» Given text:
· · ·
By the end of 1212, Philip was preparing an invasion of England. Philip aimed to crown his son Louis as king of England, and at a council at Soissons in April 1213, he drafted a possible relationship between the future France and England. On 30 May William Longespée, Earl of Salisbury, succeeded in crushing the French invasion fleet in the Battle of Damme and preventing French invasion. In February 1214, John landed in La Rochelle after creating alliances headed by Otto IV, Holy Roman Emperor. The aim was for William Longespée and John's German allies to attack Philip from the north, whilst John attacked from the south.

By June 1214, John had the support of the houses of Lusignan, Mauléon, and Thouars, but when John advanced into Anjou, capturing Angers, the desertion of his Poitevin allies forced a retreat back to La Rochelle. On 27 July, John's German allies lost the Battle of Bouvines with many prisoners taken, including Longespée. On 18 September John and Philip agreed to the Truce of Chinon that was intended to last until Easter 1220. John returned to England in October.

===Capetian invasion of England===

Magna Carta, signed at Runnymede on 15 June 1215

Following the agreement at Runnymede in June 1215, rebel English barons felt that John would not observe the terms of Magna Carta, and offered the English crown to Philip's son Louis. Louis accepted, landing in Kent on 21 May 1216 with 1,200 knights. Louis seized Rochester, London, and Winchester, whilst John was deserted by several nobles, including Longespée. By August only Dover, Lincoln, and Windsor remained loyal to John in the east, and Alexander II of Scotland travelled to Canterbury to pay homage to Louis.

In September, John began his attack, marching from the Cotswolds, feigning an offensive to relieve the besieged Windsor Castle and attacking eastwards around London to Cambridge to separate the rebel-held areas of Lincolnshire and East Anglia. In King's Lynn, John contracted dysentery and died on 18 October 1216. Louis was defeated twice following John's death in 1217, in Lincoln in May and at Sandwich in August, resulting in his withdrawal from the claim on the throne of England with the Treaty of Lambeth in September.
· · ·
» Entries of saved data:
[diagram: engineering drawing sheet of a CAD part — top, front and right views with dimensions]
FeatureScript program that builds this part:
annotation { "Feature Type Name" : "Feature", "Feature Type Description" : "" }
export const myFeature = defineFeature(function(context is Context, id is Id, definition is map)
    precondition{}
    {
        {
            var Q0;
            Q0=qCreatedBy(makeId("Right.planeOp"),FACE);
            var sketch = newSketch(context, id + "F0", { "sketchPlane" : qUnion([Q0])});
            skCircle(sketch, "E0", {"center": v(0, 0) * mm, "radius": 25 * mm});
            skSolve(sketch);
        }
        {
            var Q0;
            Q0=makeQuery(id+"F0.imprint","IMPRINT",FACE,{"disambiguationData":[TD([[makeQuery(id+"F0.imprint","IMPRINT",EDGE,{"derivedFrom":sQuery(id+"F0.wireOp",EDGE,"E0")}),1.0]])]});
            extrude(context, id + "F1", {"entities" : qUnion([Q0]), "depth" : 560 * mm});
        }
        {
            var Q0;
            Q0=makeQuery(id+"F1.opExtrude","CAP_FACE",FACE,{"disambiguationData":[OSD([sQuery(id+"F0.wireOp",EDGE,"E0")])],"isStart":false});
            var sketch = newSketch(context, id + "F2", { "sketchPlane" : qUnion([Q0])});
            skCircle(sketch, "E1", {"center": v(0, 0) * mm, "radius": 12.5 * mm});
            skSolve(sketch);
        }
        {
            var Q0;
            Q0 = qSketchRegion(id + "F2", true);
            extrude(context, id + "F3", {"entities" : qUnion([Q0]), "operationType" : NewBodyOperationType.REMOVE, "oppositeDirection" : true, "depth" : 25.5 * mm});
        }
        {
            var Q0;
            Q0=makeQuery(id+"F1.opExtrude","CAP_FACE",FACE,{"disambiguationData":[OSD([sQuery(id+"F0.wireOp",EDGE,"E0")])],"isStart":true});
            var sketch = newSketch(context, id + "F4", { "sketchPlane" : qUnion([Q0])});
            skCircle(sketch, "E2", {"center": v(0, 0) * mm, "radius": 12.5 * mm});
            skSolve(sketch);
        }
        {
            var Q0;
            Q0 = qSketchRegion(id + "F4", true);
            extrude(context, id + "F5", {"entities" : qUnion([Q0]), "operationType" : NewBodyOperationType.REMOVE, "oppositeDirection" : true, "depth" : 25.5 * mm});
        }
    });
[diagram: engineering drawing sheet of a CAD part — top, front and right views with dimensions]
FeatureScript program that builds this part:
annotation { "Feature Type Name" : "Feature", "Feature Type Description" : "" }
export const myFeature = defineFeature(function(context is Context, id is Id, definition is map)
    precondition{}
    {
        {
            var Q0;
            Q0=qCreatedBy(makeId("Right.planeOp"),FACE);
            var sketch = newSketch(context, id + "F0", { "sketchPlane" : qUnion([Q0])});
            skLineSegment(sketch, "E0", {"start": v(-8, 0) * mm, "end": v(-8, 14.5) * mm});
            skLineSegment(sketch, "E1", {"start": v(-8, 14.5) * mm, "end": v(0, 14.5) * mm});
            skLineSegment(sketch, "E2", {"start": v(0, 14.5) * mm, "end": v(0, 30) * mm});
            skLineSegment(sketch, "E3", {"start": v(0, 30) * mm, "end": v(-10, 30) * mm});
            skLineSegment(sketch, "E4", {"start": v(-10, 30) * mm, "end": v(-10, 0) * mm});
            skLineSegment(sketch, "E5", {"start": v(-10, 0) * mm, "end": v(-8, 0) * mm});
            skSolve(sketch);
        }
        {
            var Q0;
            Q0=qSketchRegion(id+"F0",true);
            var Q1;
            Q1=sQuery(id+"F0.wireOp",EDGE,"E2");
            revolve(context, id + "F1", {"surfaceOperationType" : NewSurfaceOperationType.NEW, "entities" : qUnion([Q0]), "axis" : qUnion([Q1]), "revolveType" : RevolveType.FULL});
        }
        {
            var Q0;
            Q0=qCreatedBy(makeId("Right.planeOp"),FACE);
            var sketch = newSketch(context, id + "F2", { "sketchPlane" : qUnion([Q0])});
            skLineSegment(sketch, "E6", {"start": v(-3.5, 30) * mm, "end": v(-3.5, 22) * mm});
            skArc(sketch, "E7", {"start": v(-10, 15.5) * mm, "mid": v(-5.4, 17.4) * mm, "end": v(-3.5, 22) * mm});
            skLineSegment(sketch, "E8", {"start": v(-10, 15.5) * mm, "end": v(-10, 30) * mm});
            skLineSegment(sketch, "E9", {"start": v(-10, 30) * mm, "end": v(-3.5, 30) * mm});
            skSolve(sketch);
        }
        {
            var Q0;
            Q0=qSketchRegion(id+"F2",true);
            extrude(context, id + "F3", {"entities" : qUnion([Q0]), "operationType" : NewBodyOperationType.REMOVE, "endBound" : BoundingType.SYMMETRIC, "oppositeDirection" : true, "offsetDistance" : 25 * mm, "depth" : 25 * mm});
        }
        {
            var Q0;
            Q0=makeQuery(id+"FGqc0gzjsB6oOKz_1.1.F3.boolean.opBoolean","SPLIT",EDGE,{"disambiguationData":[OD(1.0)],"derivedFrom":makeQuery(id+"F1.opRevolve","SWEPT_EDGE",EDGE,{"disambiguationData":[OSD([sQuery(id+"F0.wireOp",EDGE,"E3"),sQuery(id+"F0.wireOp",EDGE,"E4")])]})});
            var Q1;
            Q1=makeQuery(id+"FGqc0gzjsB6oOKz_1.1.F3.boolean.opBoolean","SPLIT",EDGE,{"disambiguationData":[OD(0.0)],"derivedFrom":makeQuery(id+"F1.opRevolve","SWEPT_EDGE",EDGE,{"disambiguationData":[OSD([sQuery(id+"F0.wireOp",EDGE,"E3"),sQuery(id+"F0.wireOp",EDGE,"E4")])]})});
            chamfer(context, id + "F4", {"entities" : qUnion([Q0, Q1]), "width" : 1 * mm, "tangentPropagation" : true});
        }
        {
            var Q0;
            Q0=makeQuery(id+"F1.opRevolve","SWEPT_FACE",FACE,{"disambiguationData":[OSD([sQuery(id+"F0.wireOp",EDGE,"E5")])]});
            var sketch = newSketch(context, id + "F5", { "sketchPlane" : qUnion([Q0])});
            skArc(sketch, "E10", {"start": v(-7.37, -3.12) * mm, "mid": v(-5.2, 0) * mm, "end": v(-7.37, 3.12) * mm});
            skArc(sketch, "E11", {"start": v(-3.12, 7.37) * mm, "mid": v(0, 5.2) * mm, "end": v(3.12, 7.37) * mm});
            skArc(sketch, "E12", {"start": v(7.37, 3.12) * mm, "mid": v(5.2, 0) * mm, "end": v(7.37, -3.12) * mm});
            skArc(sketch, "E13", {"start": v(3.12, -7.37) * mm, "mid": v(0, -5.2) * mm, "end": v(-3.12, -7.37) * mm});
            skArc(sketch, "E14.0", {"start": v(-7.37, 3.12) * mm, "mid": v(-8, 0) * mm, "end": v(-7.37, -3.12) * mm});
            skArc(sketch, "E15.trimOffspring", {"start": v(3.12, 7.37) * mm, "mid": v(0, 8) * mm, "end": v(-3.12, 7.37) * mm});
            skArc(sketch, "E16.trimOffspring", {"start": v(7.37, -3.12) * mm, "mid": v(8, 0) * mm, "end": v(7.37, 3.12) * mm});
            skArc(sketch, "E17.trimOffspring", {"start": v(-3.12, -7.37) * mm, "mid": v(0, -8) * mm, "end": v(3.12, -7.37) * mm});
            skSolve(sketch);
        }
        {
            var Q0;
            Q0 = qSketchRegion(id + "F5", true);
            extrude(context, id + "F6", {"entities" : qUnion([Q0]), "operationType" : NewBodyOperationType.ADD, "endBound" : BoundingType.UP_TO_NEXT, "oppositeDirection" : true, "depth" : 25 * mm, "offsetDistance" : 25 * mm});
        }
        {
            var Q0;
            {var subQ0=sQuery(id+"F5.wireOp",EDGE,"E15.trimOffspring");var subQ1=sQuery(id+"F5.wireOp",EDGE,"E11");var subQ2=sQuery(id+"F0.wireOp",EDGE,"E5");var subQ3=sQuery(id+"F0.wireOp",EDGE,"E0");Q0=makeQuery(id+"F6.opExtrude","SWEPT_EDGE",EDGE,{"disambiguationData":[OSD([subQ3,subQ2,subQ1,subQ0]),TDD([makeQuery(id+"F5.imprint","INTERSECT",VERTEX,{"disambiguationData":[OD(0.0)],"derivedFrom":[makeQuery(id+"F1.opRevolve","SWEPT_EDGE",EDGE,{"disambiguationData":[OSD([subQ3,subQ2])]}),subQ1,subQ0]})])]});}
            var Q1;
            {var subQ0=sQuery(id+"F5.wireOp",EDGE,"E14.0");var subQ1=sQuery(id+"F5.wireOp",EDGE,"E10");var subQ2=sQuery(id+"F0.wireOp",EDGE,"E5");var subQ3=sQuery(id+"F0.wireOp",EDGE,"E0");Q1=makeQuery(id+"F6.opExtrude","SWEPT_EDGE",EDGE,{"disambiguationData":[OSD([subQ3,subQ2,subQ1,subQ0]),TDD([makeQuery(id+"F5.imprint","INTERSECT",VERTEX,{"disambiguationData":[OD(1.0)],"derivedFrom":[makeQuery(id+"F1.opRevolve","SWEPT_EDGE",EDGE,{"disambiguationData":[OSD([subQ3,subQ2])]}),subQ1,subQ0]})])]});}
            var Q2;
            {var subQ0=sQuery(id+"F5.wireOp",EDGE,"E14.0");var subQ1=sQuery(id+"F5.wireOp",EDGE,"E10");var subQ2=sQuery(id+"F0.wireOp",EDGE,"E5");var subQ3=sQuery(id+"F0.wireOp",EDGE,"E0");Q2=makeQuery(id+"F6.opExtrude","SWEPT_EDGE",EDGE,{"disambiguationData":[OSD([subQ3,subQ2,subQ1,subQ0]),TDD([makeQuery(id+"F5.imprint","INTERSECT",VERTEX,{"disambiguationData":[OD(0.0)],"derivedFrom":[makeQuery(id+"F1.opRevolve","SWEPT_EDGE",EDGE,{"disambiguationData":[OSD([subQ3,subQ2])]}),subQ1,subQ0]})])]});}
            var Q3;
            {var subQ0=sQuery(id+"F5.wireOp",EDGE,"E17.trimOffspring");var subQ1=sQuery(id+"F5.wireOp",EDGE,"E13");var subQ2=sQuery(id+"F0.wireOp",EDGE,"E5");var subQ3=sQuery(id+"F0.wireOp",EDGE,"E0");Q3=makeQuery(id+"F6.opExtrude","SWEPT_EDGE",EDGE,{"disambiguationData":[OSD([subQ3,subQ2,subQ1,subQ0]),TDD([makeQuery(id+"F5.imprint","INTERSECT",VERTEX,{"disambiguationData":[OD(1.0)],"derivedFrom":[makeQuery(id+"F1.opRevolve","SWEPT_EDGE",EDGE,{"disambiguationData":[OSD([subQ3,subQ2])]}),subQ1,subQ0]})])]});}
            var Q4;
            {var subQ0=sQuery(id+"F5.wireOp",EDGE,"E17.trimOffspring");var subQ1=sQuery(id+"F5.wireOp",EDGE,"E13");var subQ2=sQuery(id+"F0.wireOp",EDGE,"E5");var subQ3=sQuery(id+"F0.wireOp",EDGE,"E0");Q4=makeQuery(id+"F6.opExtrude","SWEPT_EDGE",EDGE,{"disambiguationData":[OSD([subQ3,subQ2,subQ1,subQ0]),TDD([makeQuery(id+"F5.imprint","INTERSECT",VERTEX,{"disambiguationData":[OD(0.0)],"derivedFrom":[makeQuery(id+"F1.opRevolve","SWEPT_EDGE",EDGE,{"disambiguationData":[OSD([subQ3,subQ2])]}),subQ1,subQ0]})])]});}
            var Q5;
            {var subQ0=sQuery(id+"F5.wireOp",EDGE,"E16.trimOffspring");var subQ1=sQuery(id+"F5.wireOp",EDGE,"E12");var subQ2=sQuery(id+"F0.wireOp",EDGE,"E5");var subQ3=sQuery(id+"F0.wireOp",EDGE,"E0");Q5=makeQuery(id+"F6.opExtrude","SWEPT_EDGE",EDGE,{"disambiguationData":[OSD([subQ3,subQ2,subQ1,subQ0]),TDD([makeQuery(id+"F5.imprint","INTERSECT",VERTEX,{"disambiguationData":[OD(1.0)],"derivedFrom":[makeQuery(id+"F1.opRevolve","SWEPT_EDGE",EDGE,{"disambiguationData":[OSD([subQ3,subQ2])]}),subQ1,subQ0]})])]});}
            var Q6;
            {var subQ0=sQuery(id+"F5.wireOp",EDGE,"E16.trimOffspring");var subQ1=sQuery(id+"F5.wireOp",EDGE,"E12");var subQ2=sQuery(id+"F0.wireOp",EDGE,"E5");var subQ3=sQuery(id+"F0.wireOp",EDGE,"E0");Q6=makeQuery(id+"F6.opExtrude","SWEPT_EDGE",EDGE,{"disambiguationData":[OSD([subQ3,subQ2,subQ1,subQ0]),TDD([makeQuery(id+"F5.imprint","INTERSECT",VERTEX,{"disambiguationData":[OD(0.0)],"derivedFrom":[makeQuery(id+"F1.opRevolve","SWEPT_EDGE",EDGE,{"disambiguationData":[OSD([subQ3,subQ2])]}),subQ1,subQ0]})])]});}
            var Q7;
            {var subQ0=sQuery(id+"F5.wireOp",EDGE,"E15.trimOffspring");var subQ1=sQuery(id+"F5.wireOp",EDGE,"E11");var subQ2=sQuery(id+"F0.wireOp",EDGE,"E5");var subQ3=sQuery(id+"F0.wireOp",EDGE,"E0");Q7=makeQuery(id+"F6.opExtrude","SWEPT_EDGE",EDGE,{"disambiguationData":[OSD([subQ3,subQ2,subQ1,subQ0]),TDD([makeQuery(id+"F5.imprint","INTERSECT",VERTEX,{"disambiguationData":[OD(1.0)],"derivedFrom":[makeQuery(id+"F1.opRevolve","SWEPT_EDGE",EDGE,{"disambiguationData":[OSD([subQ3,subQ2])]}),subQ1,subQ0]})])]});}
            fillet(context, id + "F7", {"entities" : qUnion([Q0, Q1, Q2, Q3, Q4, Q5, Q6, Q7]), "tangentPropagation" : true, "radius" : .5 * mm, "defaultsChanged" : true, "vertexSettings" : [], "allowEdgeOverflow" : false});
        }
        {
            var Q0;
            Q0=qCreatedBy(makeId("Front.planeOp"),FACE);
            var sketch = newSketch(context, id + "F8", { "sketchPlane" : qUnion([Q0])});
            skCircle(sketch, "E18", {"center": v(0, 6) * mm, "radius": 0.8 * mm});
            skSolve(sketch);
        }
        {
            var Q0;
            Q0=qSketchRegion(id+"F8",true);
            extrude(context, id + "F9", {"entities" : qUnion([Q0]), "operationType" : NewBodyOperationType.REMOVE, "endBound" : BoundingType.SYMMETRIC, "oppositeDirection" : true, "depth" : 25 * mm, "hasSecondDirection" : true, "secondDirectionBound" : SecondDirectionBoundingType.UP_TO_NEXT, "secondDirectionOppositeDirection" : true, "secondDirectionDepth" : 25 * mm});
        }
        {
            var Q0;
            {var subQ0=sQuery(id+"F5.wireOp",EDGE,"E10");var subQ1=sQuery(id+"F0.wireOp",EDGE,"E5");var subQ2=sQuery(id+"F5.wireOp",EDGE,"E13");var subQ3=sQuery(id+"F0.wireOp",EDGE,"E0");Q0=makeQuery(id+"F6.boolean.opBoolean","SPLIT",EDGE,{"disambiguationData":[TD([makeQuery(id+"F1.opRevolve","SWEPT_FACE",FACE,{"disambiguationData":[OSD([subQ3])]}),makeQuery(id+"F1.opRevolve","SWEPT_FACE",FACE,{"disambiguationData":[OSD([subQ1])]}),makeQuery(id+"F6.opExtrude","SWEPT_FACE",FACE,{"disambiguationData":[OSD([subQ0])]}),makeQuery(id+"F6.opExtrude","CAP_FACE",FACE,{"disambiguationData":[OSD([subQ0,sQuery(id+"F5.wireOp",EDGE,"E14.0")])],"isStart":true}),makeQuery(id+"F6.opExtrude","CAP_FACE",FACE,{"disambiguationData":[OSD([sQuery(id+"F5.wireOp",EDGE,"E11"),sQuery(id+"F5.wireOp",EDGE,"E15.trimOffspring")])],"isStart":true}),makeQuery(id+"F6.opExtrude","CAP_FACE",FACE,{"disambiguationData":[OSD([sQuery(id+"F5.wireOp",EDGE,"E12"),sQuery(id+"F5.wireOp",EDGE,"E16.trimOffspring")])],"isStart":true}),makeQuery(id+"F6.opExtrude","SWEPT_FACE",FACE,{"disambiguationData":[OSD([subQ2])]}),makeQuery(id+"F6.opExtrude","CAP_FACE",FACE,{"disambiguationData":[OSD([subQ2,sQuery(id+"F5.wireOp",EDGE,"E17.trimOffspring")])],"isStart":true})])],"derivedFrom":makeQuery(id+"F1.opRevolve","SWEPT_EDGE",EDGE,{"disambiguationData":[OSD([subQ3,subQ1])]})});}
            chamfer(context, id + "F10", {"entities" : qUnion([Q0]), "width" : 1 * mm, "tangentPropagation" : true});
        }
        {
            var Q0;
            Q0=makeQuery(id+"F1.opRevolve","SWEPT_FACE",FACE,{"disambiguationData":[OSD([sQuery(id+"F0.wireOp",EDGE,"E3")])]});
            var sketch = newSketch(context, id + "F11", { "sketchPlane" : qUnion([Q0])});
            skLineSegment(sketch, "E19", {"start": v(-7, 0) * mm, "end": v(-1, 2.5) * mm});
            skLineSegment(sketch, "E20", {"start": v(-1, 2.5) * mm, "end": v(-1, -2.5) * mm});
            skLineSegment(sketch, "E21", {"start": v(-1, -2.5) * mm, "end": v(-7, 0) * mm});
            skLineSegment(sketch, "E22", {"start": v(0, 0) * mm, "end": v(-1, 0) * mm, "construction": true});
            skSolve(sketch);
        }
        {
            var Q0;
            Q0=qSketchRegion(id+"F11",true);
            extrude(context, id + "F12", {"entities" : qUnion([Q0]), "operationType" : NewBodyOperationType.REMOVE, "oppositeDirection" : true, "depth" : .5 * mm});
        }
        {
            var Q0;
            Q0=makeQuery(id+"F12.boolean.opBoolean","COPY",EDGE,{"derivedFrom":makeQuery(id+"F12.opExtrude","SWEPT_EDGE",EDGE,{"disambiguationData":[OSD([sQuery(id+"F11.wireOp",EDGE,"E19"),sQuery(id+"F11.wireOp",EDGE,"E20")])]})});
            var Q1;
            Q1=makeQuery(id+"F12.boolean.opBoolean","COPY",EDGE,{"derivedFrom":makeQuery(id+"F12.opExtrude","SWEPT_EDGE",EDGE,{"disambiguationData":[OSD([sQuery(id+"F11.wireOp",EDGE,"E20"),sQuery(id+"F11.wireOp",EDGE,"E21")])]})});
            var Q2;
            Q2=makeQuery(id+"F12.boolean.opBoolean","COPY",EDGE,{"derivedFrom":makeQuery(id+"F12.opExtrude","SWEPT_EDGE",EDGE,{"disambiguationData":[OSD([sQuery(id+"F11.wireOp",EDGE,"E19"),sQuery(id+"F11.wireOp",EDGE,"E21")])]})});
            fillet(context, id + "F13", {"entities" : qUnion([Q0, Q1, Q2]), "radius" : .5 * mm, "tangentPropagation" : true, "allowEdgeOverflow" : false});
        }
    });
· · ·
» Exercises:
A: In the passage on the wars between John and Philip, on what date did Louis land in Kent, and with how many knights?
B: Copy the passage on the wars between John and Philip word for word, from "Following the agreement" to "homage to Louis.".
The entries are separate material, unrelated to the passage on the wars between John and Philip.

» Solved tasks:
A: On 21 May 1216, with 1,200 knights.

B:
Following the agreement at Runnymede in June 1215, rebel English barons felt that John would not observe the terms of Magna Carta, and offered the English crown to Philip's son Louis. Louis accepted, landing in Kent on 21 May 1216 with 1,200 knights. Louis seized Rochester, London, and Winchester, whilst John was deserted by several nobles, including Longespée. By August only Dover, Lincoln, and Windsor remained loyal to John in the east, and Alexander II of Scotland travelled to Canterbury to pay homage to Louis.